━━ PAGE TEXT ━━

Computer related set up:

Getting Started

Time to get started! In general, keep in mind as you are confronted with questions:
  • Documented issues come up all the time, and current tips and fixes, as we determine them, are located here: FAQ
  • Ask the DRMs and data reduction specialists
  • For questions that will be of general interest to data reducers, use the data reducers email list: send email to: science_datared @ alma.cl . Subscribe by going to: https://lists.alma.cl/mailman/listinfo/science_datared

Typically, you are assigned a member OUS (MOUS) which is considered to be completely observed (this consideration may change depending on your quality assessment). One or multiple Execution Blocks (EB) corresponding to the MOUS were observed, and each of them is recorded in a ASDM directory. First of all, you should familiarize yourself with the MOUS. From the name of your assigned MOUS, you can identify the corresponding Science Goal in the OT, and find out the science goal spatial and spectral setup (as well as the requested rms noise and resolution, which will become important later during the imaging step). The latter must be taken from the Control and Performance OT tab, not the Technical Justification tab.
In the field setup of the OT, the tabs at the top of the window (below Spectral, Spatial, Field Setup tabs) each indicate one independent source (to be imaged on its own). Each source may be a mosaic or a single pointing. In the field Center Coordinates section, look at the number of pointings. Any number of pointings greater than one indicates a mosaic setup. Mosaic fields of a given source must be imaged together.

━━━
━━ RECORD EXCERPTS ━━

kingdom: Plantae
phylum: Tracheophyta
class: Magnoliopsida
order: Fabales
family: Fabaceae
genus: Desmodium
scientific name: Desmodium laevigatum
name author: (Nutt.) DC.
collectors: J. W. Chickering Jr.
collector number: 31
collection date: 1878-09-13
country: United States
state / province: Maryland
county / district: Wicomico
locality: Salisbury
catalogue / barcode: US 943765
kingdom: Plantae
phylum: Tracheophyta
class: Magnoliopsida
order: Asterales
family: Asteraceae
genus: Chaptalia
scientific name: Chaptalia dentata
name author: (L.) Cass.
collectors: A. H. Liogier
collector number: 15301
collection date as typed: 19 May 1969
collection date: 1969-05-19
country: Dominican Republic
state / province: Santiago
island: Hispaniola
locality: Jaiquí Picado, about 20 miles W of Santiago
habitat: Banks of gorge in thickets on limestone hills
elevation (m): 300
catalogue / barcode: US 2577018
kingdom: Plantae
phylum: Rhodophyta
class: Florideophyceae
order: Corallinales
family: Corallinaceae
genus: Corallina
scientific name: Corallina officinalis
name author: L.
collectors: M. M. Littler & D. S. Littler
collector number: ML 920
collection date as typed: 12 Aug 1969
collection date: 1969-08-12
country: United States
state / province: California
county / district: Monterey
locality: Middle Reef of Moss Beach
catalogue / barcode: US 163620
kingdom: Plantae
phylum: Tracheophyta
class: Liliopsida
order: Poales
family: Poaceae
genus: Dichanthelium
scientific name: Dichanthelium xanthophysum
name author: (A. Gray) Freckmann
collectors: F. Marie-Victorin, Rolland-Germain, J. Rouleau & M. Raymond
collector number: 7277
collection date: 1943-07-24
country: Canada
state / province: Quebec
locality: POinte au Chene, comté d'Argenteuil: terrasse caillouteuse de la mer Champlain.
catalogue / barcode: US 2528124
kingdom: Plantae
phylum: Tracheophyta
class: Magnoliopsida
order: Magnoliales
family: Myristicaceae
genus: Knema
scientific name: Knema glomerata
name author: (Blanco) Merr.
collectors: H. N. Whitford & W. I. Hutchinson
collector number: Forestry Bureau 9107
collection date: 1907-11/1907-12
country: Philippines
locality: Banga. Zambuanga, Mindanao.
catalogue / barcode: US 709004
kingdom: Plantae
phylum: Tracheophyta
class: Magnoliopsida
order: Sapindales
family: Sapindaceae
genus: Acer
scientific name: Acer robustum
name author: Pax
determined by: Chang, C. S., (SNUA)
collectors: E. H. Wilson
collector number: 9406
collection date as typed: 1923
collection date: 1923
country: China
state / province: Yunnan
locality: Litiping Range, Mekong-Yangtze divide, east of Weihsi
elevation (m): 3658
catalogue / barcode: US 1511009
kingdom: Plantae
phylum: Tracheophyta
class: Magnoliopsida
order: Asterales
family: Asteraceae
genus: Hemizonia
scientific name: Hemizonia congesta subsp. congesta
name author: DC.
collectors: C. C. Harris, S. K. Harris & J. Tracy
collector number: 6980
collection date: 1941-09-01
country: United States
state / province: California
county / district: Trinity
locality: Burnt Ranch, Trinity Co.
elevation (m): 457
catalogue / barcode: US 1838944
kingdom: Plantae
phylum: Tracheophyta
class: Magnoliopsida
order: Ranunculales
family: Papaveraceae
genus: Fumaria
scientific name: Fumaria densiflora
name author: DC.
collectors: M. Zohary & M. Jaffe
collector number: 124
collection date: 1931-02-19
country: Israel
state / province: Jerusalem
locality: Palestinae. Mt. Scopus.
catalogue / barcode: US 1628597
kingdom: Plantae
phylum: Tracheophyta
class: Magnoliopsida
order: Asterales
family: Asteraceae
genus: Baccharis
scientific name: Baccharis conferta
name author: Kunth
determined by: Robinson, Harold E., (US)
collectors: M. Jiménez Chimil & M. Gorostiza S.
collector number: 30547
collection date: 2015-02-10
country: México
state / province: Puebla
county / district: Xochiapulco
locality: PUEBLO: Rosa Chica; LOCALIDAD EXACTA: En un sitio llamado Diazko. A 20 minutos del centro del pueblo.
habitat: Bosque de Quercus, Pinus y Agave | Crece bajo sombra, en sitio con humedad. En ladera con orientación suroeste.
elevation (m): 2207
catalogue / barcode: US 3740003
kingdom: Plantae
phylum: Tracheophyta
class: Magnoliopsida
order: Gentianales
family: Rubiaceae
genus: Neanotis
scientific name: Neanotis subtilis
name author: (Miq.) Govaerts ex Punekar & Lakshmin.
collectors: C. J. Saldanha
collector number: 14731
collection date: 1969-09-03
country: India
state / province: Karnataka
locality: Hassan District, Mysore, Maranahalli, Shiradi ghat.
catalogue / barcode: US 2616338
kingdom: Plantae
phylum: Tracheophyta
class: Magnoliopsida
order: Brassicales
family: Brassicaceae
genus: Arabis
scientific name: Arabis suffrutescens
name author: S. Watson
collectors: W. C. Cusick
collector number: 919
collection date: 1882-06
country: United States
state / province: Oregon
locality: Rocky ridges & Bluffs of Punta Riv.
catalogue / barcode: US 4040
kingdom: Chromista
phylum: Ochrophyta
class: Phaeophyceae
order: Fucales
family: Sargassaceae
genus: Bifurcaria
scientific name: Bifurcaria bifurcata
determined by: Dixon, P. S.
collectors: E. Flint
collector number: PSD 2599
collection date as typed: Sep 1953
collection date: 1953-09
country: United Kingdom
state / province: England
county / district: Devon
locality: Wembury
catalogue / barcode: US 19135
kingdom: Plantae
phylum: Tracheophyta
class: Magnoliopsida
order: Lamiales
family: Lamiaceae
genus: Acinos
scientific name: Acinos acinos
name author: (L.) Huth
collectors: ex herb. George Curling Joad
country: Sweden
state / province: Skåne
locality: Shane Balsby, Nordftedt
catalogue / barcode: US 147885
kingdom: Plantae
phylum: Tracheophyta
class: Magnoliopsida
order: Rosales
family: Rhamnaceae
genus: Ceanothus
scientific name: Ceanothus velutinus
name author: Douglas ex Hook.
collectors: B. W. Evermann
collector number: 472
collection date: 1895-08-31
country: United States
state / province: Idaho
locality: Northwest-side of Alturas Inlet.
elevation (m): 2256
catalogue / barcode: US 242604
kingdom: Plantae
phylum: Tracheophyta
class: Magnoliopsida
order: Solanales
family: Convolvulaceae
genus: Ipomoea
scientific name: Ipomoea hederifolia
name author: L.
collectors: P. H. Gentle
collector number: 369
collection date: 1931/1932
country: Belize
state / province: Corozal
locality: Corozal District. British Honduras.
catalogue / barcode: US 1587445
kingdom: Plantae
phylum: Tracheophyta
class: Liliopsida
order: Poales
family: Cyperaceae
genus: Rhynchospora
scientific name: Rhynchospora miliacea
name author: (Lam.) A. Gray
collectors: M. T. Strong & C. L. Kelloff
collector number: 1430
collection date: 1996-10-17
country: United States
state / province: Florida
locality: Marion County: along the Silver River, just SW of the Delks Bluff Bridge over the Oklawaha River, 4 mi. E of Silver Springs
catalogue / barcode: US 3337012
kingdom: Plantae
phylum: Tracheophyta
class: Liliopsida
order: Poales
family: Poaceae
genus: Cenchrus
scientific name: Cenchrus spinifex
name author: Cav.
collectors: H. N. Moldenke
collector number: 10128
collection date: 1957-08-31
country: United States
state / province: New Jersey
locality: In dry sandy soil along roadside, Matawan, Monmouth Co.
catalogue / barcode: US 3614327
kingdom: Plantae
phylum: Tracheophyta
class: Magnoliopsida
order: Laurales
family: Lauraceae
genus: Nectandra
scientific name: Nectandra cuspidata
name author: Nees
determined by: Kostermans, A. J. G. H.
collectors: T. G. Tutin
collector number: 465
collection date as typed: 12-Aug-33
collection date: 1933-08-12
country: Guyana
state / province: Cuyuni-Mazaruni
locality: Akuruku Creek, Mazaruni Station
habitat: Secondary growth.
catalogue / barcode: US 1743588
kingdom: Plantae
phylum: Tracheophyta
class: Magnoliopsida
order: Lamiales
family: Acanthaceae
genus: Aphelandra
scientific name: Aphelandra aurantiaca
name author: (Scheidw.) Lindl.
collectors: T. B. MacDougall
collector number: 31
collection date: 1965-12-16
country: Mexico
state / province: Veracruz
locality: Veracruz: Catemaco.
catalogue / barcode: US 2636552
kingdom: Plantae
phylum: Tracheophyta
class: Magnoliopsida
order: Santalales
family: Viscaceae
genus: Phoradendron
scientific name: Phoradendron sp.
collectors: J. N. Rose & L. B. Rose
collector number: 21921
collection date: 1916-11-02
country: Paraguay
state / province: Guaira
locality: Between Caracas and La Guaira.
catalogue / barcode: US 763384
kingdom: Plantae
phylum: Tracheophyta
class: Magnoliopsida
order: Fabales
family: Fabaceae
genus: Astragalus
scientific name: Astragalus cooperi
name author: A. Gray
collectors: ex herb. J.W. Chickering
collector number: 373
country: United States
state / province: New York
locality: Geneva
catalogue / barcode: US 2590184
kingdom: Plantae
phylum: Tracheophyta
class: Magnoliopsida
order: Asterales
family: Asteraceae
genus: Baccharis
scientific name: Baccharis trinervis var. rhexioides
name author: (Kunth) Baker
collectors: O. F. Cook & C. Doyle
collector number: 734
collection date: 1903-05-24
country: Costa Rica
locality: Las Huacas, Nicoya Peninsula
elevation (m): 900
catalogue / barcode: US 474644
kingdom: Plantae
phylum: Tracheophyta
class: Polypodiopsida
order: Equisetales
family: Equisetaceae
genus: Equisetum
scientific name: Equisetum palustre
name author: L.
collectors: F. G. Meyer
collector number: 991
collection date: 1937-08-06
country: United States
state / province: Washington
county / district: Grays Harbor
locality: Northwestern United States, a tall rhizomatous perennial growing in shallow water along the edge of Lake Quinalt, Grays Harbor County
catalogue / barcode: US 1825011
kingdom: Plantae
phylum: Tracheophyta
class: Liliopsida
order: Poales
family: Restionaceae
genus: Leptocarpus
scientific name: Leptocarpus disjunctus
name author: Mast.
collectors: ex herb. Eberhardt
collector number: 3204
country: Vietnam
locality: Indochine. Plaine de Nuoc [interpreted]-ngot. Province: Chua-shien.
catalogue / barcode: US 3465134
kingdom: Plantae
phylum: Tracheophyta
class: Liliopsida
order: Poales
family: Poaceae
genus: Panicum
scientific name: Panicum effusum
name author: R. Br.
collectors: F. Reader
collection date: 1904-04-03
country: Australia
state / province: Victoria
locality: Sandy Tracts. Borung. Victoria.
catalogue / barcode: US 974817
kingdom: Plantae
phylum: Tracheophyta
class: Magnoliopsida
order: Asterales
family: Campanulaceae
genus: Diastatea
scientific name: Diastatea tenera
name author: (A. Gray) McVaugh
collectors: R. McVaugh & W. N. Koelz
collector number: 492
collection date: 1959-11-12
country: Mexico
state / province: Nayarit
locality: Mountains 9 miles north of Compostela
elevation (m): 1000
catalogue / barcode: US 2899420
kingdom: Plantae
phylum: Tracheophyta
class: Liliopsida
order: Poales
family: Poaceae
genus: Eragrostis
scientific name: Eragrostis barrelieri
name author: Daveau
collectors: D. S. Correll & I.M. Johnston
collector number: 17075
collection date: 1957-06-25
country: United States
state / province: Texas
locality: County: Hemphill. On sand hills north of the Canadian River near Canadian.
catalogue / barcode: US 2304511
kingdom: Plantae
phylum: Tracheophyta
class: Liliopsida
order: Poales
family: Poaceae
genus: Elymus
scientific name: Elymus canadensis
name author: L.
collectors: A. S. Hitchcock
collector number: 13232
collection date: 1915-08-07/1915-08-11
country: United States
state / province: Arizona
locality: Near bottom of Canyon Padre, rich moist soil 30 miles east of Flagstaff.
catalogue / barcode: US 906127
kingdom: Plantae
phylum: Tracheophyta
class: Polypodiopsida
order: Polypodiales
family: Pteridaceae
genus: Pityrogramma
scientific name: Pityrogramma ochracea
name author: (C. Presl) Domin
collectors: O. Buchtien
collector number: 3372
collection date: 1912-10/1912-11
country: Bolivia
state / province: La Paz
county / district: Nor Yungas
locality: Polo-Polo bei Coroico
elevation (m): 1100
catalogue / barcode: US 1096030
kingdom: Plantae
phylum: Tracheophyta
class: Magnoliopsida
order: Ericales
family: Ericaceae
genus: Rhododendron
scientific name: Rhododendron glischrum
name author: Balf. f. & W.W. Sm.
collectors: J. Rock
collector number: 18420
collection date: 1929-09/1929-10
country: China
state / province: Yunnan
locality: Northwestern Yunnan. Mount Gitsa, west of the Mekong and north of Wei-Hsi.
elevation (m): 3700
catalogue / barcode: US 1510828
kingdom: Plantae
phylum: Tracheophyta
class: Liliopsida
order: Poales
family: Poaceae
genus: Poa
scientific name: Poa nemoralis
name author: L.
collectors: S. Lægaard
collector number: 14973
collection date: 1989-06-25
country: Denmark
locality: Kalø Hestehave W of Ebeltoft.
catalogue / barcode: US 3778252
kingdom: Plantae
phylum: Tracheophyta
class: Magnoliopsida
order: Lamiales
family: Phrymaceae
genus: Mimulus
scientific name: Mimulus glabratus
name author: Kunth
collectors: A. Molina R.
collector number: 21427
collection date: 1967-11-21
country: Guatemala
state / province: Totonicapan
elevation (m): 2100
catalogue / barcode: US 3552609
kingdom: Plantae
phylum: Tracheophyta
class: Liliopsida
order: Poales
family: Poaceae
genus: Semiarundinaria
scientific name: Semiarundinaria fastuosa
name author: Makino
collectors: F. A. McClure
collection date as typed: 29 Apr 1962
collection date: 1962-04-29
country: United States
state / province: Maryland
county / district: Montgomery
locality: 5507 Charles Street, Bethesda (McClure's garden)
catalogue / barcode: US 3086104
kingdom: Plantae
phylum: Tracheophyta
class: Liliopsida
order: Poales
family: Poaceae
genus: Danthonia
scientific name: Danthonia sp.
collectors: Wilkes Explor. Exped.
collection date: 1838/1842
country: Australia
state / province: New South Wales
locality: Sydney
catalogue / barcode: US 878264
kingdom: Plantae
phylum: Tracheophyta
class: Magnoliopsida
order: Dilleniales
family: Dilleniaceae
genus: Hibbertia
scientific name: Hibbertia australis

━━━

▸ THE TASKS:
**A)** Check each statement against the getting-started text above. For each, answer yes or no and quote the words of the text that decide it.
(i) Each Execution Block is recorded in an ASDM directory.
(ii) Mosaic fields of a given source may be imaged separately.
(iii) A source with a single pointing has a mosaic setup.
**B)** Rewrite only the lines of the entries from the line with "catalogue / barcode: US 3740003" to the line with "elevation (m): 2256", swapping each "locality" for "site" and leaving everything else as it is.

▸ SOLUTIONS TO THE EXERCISE:
**A)**
(i) Yes: "each of them is recorded in a ASDM directory"
(ii) No: "Mosaic fields of a given source must be imaged together."
(iii) No: "Any number of pointings greater than one indicates a mosaic setup."

**B)**
catalogue / barcode: US 3740003
kingdom: Plantae
phylum: Tracheophyta
class: Magnoliopsida
order: Gentianales
family: Rubiaceae
genus: Neanotis
scientific name: Neanotis subtilis
name author: (Miq.) Govaerts ex Punekar & Lakshmin.
collectors: C. J. Saldanha
collector number: 14731
collection date: 1969-09-03
country: India
state / province: Karnataka
site: Hassan District, Mysore, Maranahalli, Shiradi ghat.
catalogue / barcode: US 2616338
kingdom: Plantae
phylum: Tracheophyta
class: Magnoliopsida
order: Brassicales
family: Brassicaceae
genus: Arabis
scientific name: Arabis suffrutescens
name author: S. Watson
collectors: W. C. Cusick
collector number: 919
collection date: 1882-06
country: United States
state / province: Oregon
site: Rocky ridges & Bluffs of Punta Riv.
catalogue / barcode: US 4040
kingdom: Chromista
phylum: Ochrophyta
class: Phaeophyceae
order: Fucales
family: Sargassaceae
genus: Bifurcaria
scientific name: Bifurcaria bifurcata
determined by: Dixon, P. S.
collectors: E. Flint
collector number: PSD 2599
collection date as typed: Sep 1953
collection date: 1953-09
country: United Kingdom
state / province: England
county / district: Devon
site: Wembury
catalogue / barcode: US 19135
kingdom: Plantae
phylum: Tracheophyta
class: Magnoliopsida
order: Lamiales
family: Lamiaceae
genus: Acinos
scientific name: Acinos acinos
name author: (L.) Huth
collectors: ex herb. George Curling Joad
country: Sweden
state / province: Skåne
site: Shane Balsby, Nordftedt
catalogue / barcode: US 147885
kingdom: Plantae
phylum: Tracheophyta
class: Magnoliopsida
order: Rosales
family: Rhamnaceae
genus: Ceanothus
scientific name: Ceanothus velutinus
name author: Douglas ex Hook.
collectors: B. W. Evermann
collector number: 472
collection date: 1895-08-31
country: United States
state / province: Idaho
site: Northwest-side of Alturas Inlet.
elevation (m): 2256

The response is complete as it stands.